Opposition votes concentrated on three agenda categories: executive compensation with 1,600 cases, articles of incorporation changes with 1,200 cases, and director and auditor appointments and dismissals with 1,163 cases. Public fund managers specifically opposed articles of incorporation changes that contradicted revised Commercial Act principles, including deletion of three-year director term minimums and provisions reducing director liability.
The FSS separately examined shareholder rights exercise systems at 67 public fund managers, identifying Samsung Asset Management, NH Amundi Asset Management, and VIP Asset Management as best practice cases. Samsung Asset Management established a dedicated organization, strengthened decision-making bodies, and conducted on-site inspections of voting advisory firms. NH Amundi Asset Management operated a dual decision-making structure with separate voting rights exercise and fiduciary responsibility committees.
VIP Asset Management, despite being a smaller firm, maintained the highest ratio of dedicated staff relative to assets under management and actively conducted shareholder letters and management interviews.
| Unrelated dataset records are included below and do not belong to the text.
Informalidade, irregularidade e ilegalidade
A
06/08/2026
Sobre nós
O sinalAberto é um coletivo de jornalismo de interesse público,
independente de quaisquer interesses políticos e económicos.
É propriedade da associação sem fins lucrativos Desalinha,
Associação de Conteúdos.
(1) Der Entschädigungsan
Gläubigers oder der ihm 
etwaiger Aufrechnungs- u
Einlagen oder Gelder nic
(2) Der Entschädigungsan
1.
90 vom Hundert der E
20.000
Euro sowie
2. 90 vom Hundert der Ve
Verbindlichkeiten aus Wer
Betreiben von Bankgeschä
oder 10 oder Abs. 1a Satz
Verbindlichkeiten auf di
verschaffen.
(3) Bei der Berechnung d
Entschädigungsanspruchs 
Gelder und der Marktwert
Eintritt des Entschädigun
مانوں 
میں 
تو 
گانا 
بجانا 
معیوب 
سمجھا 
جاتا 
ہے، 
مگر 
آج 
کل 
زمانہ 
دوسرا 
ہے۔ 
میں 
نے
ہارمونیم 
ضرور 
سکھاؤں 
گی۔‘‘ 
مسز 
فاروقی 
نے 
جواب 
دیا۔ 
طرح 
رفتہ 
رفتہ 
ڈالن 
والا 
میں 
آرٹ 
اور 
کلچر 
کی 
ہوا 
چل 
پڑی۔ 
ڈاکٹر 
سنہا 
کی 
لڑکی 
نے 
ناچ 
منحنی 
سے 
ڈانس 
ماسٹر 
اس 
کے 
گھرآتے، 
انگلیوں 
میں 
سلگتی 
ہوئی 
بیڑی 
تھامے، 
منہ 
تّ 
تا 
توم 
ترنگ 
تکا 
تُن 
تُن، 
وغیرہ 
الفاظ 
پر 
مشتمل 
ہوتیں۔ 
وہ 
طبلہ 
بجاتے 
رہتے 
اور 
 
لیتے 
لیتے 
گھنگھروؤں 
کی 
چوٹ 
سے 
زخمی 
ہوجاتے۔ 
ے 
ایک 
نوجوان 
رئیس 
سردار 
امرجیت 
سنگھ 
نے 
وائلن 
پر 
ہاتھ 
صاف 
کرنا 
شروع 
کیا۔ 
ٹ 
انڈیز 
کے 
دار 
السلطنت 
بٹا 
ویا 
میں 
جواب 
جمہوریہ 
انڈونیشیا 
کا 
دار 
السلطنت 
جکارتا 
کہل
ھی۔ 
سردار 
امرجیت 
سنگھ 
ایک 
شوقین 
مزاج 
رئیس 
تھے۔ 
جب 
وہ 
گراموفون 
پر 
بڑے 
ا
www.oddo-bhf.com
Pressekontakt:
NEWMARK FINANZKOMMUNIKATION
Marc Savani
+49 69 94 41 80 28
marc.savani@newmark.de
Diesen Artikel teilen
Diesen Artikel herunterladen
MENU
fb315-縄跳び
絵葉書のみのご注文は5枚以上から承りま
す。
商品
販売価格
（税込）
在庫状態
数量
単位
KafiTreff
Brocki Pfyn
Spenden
Mirae Asset, Kyobo AXA, Truston, and Shinhan Asset Management, identified as best practices in the previous year, maintained satisfactory standards.
Hanwha Investment and KB Asset Management, flagged as inadequate cases last year, substantially improved voting rights exercise disclosure quality in the current review.
Shinhan Asset Management, Woori Asset Management, and Samsung Active Asset Management were identified as inadequate cases. Shinhan Asset Management used uniform descriptions such as "approved due to no disqualification reasons or special circumstances" for director appointment agendas and lacked a separate decision-making body and KPI system.
Woori Asset Management recorded a 73.4% duplicate description rate in voting exercise rationale—the highest among large public fund managers—and had no dedicated organization or detailed guideline disclosures. Samsung Active Asset Management showed a 77.3% duplicate description rate and no voting-related KPIs.
Shinhan Financial Group established a fiduciary responsibility committee chaired by an outside director following the review. Woori Financial Group began disclosing all internal voting rights exercise guidelines at the end of last month.
An FSS official stated that most inadequate cases occurred at small private fund managers, and the agency plans to strengthen guidance on voting rights exercise and disclosure for private fund managers.
The FSS will hold an asset management company CEO meeting on the 13th to build consensus on identified issues with the industry.
What was the voting rights exercise rate for South Korean asset management companies from April last year to March this year?
The Financial Supervisory Service reported that 285 public and private asset management companies achieved a 91.8% voting rights exercise rate and an 8.2% opposition rate across 46,827 disclosed agendas from April last year to March this year.
Which asset management companies did the FSS identify as best practices for shareholder rights exercise?
The FSS identified Samsung Asset Management, NH Amundi Asset Management, and VIP Asset Management as best practice cases based on their dedicated organizations, decision-making structures, and active engagement with portfolio companies through shareholder letters and management interviews.